Patton’s bowling career has been marked a wide variety of accomplishments including 31 perfect games, honor scores, tournament titles, and state and national titles, to name a few. Patton also said his time at the lanes has also included some tough lessons.
“[I] learned a lot about getting back up off the turf when you have failure,” Patton said. “I had a chance that year at Nationals in 1989 to claim the victory, they call it the Eagle, when you win the title at Nationals. I got up in the 10th frame, I was on 10 strikes in a row, and I was playing fairly close to the gutter…I hit the gutter…it cost me first place, dropped from first to third, so yeah, I didn’t sleep very much that night, but got back up, kept going.”
He did keep going. Throughout Patton’s 50 plus year career, he’s accomplished a lot and now can add being inducted into the Texas State Bowling Hall of Fame to that list.

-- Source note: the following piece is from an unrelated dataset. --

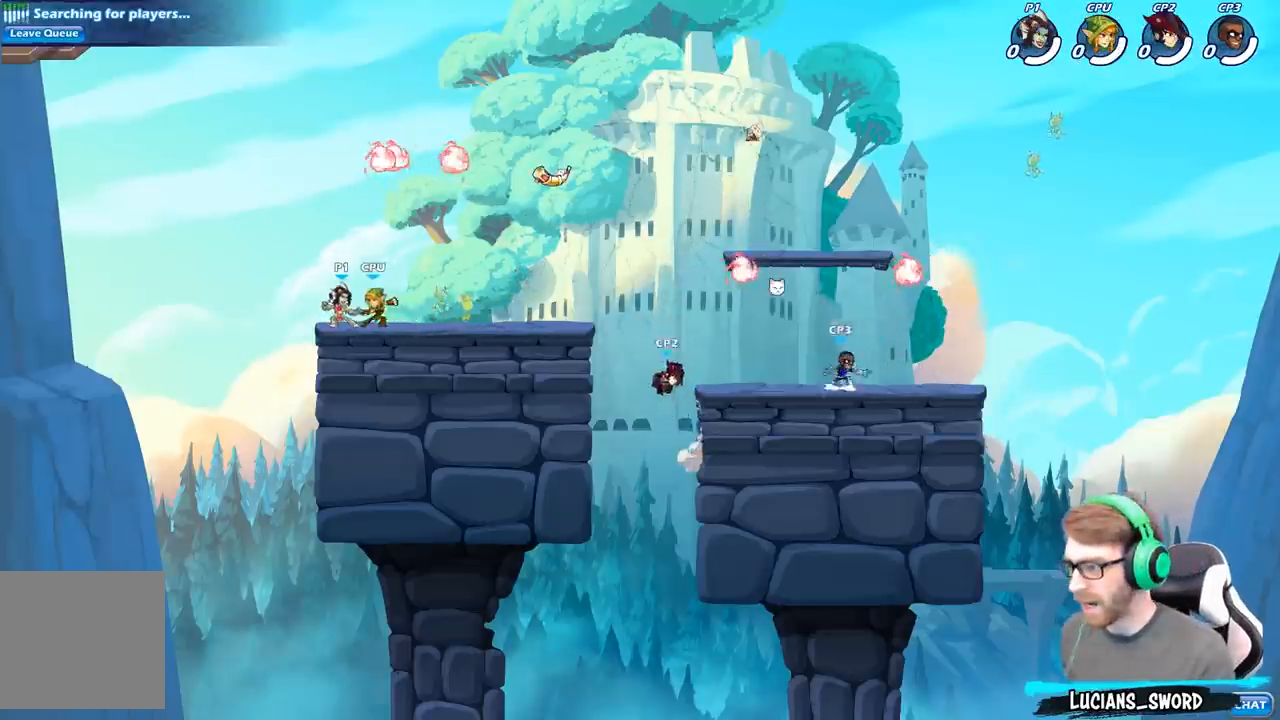
{"buttons": [], "left_stick": "center", "right_stick": "center", "events": [[133, "R2", "down"], [200, "A", "down"], [317, "A", "up"], [350, "R2", "up"]]}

“It just threw me back to my childhood, the love of the game and what kept me going in the game all these years, the love of my mom and my dad, my dad drove me around to every tournament there ever was, the love of my doubles partner Martin, who’s no longer with us.”
Doug Patton is one of four people to be inducted into the hall of fame, and one of over 160 people to be inducted since 1965. While his competitive bowling days are largely behind him, he says he still spends plenty of time bowling.
“Organizing leagues…organizing open play times, assisting in setting the rates and specials, and recruiting new business, and nurturing current business, making sure folks are having a good time while they’re here,” Patton said. “Kind of being a goodwill ambassador, that’s a big part of my job too.”
A goodwill ambassador not just for Mel’s Lone Star Lanes, but now also for bowling in Texas.
“Just know that bowling is a sport that anybody can do,” Patton said. “Nobody sits on the bench in bowling. You can do it when you’re six, you can do it when you’re 96, you just have to adapt a little bit. It’s just a beautiful, social and friendly competitive game.”